# Bar end plugs ala Madcow



## Scott97 (Oct 13, 2005)

Thanks for the tutorial and the Carbon Jason!

The raw material:









Glued to a dremel bit:









Trimmed up a bit.









Spun on the dremel:









The finished product and the original material:









Installed Closeup:









Installed Closeup:









Heres a link to Madcows original thread:

https://fairwheelbikes.com/forum/viewtopic.php?t=1600


----------



## Mdeth1313 (Nov 1, 2001)

forgive me for asking- how is that plug staying on the end of the bar? I cant see it from the pictures?


----------



## Scott97 (Oct 13, 2005)

Mdeth1313 said:


> forgive me for asking- how is that plug staying on the end of the bar? I cant see it from the pictures?



I used a few drops of super glue on the bartape.

Madcows instructions suggest tubular glue.

I did 50 miles with them today and they worked great.


----------



## uzziefly (Jul 15, 2006)

err, why not just use normal bar end plugs??? :idea:


----------



## Scott97 (Oct 13, 2005)

uzziefly said:


> err, why not just use normal bar end plugs??? :idea:


Because I like to tinker with things, try new ideas and generally have fun experimenting.  

I wanted to start experimenting with Carbon Fiber and this looked like an easy way to start out.

Who knows... maybe I'll eventually build a frame...:idea:


----------



## msohio (Feb 23, 2004)

*Why Bother??*

If weight is the issue here, why not just super glue the tape at the bar end and then trim it with a razor.I don't see the need to fill the hole at all.


----------



## spin150 (May 24, 2005)

msohio said:


> If weight is the issue here, why not just super glue the tape at the bar end and then trim it with a razor.I don't see the need to fill the hole at all.

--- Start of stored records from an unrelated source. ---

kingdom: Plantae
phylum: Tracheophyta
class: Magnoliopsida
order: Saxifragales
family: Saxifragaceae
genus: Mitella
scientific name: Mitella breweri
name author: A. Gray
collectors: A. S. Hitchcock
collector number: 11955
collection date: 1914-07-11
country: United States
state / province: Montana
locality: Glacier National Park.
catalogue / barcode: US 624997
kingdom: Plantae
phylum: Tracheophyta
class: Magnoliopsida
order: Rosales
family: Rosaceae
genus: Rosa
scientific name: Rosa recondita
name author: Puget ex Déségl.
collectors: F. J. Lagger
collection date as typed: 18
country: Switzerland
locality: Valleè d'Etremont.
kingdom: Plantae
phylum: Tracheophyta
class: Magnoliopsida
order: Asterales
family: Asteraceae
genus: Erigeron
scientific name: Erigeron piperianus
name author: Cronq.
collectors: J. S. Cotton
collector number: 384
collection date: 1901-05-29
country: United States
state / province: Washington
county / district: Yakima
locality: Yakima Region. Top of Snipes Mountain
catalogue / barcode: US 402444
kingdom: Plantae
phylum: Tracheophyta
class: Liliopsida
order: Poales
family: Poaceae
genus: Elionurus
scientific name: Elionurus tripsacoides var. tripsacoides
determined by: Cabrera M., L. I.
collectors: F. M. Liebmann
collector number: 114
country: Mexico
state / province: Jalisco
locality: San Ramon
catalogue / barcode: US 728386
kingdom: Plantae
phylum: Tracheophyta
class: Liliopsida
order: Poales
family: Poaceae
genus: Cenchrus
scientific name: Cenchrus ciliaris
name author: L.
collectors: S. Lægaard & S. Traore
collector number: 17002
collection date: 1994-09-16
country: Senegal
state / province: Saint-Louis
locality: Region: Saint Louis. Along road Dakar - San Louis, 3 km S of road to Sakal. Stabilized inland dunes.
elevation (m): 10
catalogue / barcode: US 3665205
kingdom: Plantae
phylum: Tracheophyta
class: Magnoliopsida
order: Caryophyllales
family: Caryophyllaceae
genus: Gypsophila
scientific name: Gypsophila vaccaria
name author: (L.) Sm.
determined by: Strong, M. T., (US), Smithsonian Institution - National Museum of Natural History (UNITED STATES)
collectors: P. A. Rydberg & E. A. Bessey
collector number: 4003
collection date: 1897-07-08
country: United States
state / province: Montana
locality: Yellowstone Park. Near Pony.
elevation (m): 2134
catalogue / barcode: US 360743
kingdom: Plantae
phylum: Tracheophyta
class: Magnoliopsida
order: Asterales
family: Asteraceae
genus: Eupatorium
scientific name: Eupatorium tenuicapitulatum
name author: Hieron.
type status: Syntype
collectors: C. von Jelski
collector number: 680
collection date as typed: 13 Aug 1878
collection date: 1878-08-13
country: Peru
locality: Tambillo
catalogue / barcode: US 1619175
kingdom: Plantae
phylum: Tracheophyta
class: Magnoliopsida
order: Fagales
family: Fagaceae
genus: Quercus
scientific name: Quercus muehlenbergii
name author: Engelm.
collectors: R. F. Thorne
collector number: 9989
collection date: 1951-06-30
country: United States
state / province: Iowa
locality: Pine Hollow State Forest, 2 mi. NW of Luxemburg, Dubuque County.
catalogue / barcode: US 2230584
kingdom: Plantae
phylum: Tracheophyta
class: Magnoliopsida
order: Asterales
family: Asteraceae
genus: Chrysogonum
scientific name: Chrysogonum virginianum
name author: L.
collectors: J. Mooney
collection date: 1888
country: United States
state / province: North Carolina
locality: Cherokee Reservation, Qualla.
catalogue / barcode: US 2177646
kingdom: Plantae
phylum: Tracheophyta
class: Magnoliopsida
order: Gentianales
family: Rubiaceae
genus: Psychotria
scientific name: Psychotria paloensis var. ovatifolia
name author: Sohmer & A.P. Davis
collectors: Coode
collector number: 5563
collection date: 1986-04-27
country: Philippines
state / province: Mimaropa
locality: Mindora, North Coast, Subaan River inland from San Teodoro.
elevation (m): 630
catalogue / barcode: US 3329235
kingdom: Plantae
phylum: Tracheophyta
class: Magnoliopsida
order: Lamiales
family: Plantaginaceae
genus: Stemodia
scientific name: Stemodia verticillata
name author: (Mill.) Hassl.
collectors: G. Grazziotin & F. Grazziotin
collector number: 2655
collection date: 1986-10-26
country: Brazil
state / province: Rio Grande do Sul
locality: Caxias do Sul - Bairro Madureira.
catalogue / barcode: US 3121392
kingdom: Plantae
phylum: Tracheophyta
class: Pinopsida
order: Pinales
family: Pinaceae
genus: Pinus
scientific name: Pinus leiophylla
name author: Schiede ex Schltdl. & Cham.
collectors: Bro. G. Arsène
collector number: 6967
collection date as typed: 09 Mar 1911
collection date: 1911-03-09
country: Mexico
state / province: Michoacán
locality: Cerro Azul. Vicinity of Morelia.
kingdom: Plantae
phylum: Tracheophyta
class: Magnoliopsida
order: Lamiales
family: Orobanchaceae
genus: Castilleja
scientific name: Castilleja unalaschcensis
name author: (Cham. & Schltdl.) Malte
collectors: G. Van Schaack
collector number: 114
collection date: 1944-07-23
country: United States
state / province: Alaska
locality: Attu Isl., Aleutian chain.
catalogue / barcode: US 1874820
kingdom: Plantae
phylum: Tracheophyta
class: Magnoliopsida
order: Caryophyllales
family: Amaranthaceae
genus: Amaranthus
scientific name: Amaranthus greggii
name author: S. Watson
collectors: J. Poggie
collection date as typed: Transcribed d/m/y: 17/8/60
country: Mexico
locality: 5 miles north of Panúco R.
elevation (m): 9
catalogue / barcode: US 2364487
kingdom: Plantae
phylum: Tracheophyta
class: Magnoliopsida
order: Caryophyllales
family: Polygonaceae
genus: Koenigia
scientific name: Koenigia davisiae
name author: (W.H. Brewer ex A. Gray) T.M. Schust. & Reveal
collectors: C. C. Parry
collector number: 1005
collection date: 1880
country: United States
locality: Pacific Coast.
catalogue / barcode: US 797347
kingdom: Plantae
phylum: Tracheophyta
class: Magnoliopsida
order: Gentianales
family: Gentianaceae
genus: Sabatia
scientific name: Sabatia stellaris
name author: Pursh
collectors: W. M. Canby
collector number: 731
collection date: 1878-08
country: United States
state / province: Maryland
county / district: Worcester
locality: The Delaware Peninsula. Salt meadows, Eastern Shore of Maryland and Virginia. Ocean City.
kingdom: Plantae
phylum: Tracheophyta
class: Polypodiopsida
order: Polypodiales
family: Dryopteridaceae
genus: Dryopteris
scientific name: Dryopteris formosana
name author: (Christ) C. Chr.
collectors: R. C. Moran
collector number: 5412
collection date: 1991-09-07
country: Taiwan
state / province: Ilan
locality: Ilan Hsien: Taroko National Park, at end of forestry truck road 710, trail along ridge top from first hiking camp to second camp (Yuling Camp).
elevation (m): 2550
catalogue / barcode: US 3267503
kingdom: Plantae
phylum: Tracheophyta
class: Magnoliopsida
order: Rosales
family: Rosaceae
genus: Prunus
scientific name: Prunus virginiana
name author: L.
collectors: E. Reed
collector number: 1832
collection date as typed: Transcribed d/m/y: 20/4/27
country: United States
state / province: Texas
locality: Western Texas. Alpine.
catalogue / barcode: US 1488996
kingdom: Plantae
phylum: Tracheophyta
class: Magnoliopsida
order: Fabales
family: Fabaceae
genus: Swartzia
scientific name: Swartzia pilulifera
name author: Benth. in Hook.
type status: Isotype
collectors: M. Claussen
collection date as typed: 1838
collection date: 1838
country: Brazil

Bar end plugs are a safety feature. They are supposed to prevent the bar ends from punching a hole in your lungs if you crash and fall on them. I don't think Madcow's glue will do that job either.


----------



## California L33 (Jan 20, 2006)

spin150 said:


> Bar end plugs are a safety feature. They are supposed to prevent the bar ends from punching a hole in your lungs if you crash and fall on them. I don't think Madcow's glue will do that job either.


 The best name for unplugged bars I ever saw was, 'Thigh core samplers.' 

If those little pieces of carbon fiber aren't wider than the bar ends I'm afraid that's what they'll do in a crash.


----------